Many people have understood the results of a "sugar crash" without truly knowing what is going on in their bodies. When someone's blood sugar drops too low, the body reacts by causing a general drowsiness. The human body performs at its best when it is offered with a constant supply of blood sugar. By utilizing the glycemic index people can select foods that give a slow and constant release in glucose into the bloodstream causing a constant supply of energy all over the day.
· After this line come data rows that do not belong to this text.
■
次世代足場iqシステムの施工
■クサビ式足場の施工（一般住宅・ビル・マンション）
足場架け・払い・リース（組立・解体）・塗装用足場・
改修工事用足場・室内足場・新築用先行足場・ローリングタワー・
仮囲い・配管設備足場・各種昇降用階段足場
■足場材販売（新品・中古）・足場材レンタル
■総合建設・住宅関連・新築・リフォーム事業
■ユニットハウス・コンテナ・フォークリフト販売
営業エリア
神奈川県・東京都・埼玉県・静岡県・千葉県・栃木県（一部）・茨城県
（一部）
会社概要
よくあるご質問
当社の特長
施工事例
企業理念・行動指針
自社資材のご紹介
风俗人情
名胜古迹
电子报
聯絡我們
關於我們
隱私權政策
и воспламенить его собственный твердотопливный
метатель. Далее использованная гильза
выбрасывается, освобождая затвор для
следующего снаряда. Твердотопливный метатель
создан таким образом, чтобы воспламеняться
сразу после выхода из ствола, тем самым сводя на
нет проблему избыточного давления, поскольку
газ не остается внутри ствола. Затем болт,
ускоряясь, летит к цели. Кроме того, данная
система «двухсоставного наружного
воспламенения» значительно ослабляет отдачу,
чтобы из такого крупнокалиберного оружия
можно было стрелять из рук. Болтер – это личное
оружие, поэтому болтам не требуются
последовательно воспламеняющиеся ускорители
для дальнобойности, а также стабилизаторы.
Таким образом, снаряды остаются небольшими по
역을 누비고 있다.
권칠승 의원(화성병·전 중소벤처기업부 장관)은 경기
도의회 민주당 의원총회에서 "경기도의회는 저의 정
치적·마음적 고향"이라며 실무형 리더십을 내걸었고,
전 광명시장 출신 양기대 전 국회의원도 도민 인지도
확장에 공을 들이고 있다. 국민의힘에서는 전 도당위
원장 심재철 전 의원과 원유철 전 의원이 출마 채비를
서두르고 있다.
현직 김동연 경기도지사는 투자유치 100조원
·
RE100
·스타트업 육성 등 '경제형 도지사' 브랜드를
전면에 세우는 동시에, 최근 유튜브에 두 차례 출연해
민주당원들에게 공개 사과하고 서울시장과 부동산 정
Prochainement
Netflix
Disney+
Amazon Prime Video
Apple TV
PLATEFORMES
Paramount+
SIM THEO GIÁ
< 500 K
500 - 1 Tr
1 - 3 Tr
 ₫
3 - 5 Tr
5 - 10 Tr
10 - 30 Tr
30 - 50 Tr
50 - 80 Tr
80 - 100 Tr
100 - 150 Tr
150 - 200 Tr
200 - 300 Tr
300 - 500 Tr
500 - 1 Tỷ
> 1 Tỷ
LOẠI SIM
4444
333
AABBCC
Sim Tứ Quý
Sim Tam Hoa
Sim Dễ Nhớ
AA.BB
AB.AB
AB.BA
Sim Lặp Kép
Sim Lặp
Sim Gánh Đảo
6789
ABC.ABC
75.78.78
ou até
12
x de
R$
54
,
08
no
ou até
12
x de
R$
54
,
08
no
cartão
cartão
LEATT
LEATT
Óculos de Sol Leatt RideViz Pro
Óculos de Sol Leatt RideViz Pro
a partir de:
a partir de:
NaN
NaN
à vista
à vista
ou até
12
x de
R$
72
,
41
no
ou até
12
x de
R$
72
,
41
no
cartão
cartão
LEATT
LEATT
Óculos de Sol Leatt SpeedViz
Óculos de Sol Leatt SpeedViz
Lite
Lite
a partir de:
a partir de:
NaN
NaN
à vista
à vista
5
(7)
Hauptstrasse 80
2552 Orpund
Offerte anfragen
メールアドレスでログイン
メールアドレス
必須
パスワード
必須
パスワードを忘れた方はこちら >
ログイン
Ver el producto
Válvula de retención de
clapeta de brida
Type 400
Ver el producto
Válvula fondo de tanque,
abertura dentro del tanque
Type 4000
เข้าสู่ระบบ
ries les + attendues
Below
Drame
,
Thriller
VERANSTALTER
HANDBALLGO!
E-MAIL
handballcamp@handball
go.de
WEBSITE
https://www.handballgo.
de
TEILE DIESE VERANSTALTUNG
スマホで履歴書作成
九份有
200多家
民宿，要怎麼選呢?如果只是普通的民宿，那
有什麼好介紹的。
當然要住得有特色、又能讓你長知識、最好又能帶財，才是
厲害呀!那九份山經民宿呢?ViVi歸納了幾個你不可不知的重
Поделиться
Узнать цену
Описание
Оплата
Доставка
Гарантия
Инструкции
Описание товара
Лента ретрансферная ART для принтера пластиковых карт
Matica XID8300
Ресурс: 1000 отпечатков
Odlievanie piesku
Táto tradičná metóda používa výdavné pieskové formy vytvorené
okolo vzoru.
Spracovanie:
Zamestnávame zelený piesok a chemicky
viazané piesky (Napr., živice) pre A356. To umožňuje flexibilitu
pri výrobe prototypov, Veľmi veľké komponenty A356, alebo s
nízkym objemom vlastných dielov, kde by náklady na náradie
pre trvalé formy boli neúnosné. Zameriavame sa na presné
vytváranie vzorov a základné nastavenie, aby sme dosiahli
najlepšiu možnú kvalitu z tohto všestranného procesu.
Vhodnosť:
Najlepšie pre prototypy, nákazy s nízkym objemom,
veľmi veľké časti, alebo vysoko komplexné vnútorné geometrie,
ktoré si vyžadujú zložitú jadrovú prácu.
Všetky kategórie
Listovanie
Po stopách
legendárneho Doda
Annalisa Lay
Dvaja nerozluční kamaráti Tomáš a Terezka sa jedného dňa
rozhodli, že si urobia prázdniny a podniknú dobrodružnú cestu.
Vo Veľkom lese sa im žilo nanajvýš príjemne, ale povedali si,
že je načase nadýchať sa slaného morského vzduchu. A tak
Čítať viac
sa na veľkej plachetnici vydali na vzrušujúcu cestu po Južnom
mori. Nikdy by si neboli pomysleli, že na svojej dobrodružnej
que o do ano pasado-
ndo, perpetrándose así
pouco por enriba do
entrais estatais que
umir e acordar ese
The glycemic index is a technique to grade foods in accordance to the result that they have on a human's blood glucose intensity; especially in reference to carbohydrates. Foods that are more in fat or protein don't cause your blood glucose intensity to increase more. It measures how much a 50-gram part of carbohydrates raises the blood-sugar intensity compares with a control; either white bread or pure glucose. All carbohydrates lead to a short-term rise in somebody's blood glucose intensity identified as the glycemic response but, not all carbohydrates perform the alike. Also, the quantity of food in taken, the kind of carbohydrates, and the technique used to prepare the food, and the degree of processing all have an effect on the glycemic response.

Every food in the glycemic index is given a number that differs from 1 to 100. 100 is the reference figure for pure glucose. Foods that are assumed to be high, get greater than 70, moderate foods rates from 56 to 69 on the index and foods are considered low if they achieve less than 55. For example, pretzels have a score of 81 on the glycemic index therefore they are assumed to be high. A fruit mixture is considered medium with a rate of 55 and broccoli is thought to be low with a rate of 15. The slower someone's body processes the food, the slower the insulin is released allocating a healthier outcome on the body. So, the idea is to eat small amount of the foods with a high glycemic index and more of the foods with a small index. Weight gain is managed since, by eating foods that rises blood sugar gradually, you keep that full feeling for a longer period of time.

The glycemic index is relating to quality of carbohydrates, not regarding amount. Amount does matter in reference to the glycemic load values but, the quantity of the glycemic index of food is not related to the size of the portion. Whether you consume 10 grams or 1000 grams, it remains equal. When human use the glycemic index to prepare healthy meals, it helps to sustain their blood glucose levels under control. Researcher supposed in the 1980's that the human body sucked up and digested plain sugars fast, producing fast increases in blood glucose level leading to the supposition to avoid sugar. But now scientists know that simple sugars don't effect the blood glucose to increase any more rapidly than few complex carbohydrates do. But, plain sugars are still empty calories and should still be minimized. With regular exercise, small saturated or trans fat, and a high-fiber diet the glycemic index helps maintain the regular person at a fit weight.